(Collection entries)
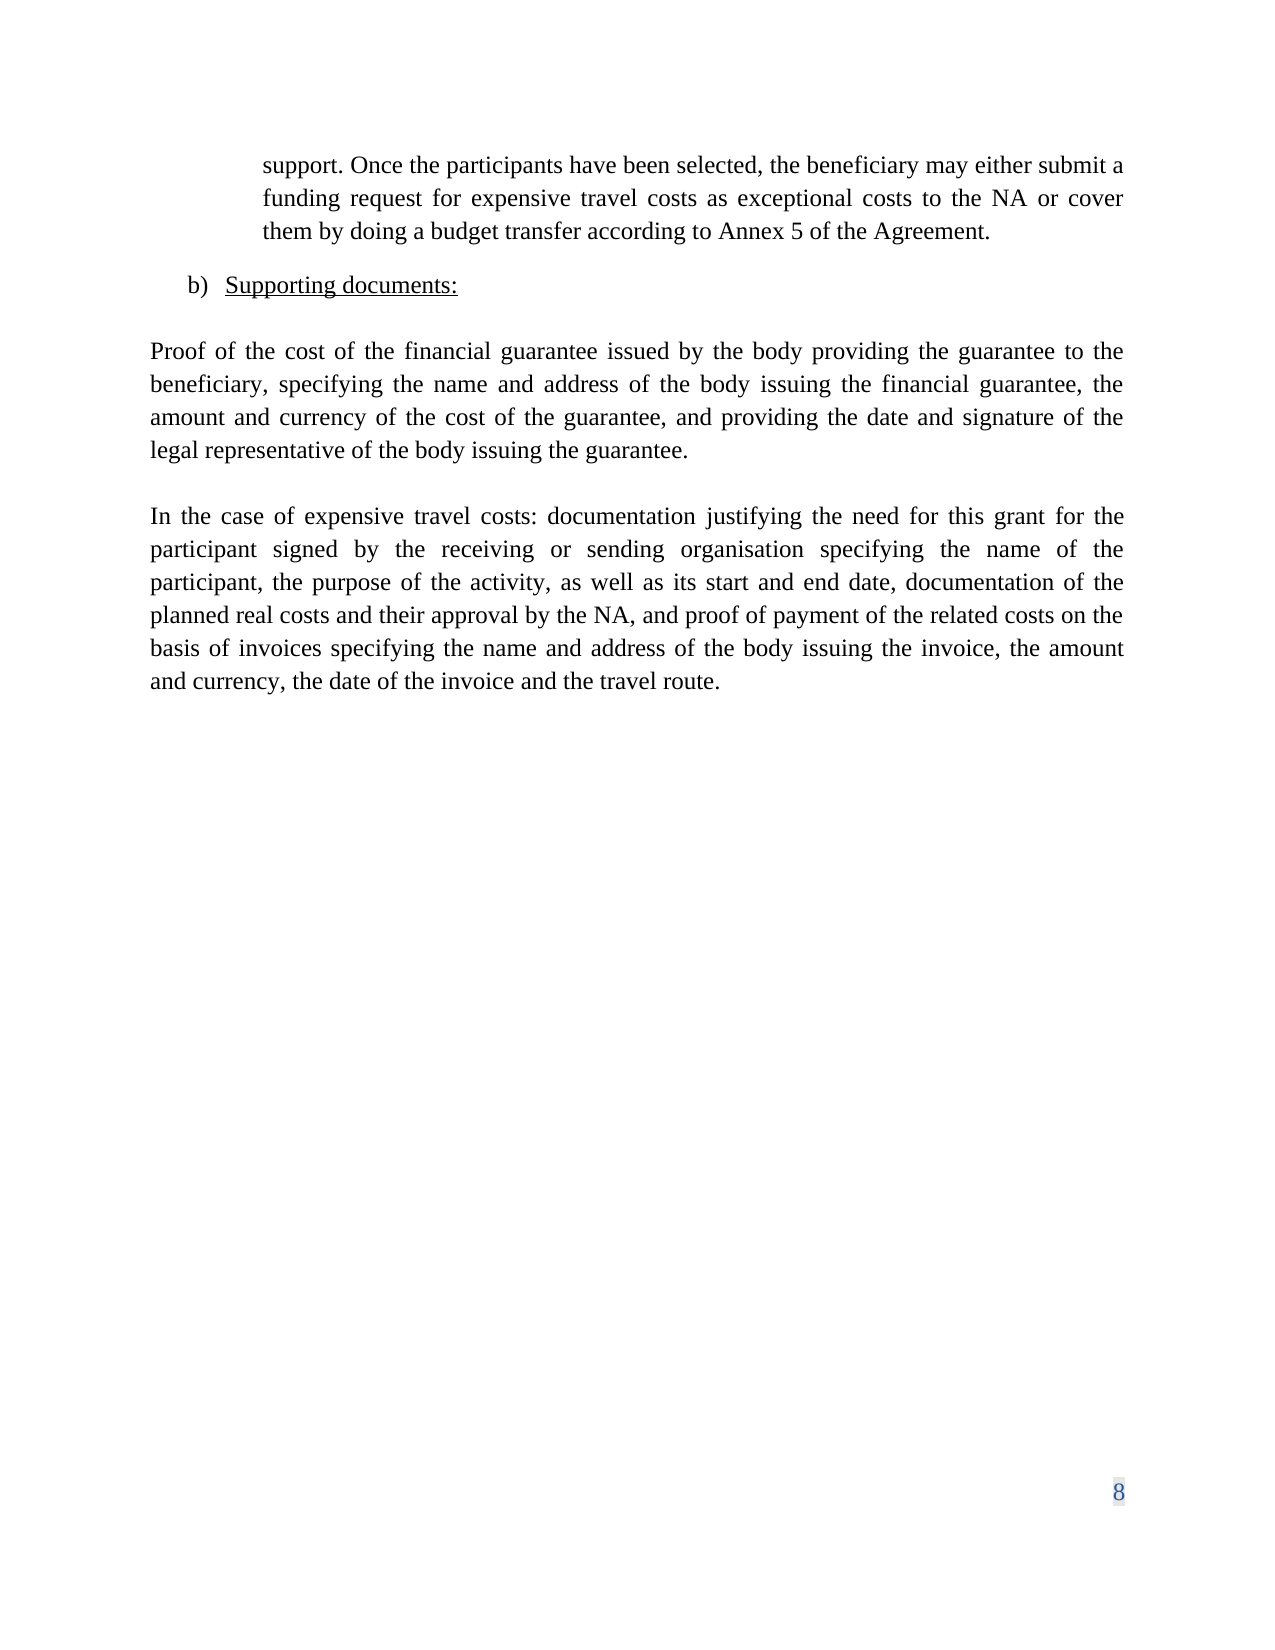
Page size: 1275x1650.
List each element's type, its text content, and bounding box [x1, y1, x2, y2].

text Proof of the cost of the financial guarantee issued by the body providing the guarantee to the beneficiary, specifying the name and address of the body issuing the financial guarantee, the amount and currency of the cost of the guarantee, and providing the date and signature of the legal representative of the body issuing the guarantee. [150, 336, 1125, 464]
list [187, 150, 1125, 245]
list Supporting documents: [187, 270, 1125, 299]
text In the case of expensive travel costs: documentation justifying the need for this grant for the participant signed by the receiving or sending organisation specifying the name of the participant, the purpose of the activity, as well as its start and end date, documentation of the planned real costs and their approval by the NA, and proof of payment of the related costs on the basis of invoices specifying the name and address of the body issuing the invoice, the amount and currency, the date of the invoice and the travel route. [150, 501, 1125, 695]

- **Work instruction**: Drop every picture and repeat the rest of the entries exactly.

- **Output for this exercise**:
Page size: 1275x1650.
List each element's type, its text content, and bounding box [x1, y1, x2, y2].

text Proof of the cost of the financial guarantee issued by the body providing the guarantee to the beneficiary, specifying the name and address of the body issuing the financial guarantee, the amount and currency of the cost of the guarantee, and providing the date and signature of the legal representative of the body issuing the guarantee. [150, 336, 1125, 464]
list [187, 150, 1125, 245]
list Supporting documents: [187, 270, 1125, 299]
text In the case of expensive travel costs: documentation justifying the need for this grant for the participant signed by the receiving or sending organisation specifying the name of the participant, the purpose of the activity, as well as its start and end date, documentation of the planned real costs and their approval by the NA, and proof of payment of the related costs on the basis of invoices specifying the name and address of the body issuing the invoice, the amount and currency, the date of the invoice and the travel route. [150, 501, 1125, 695]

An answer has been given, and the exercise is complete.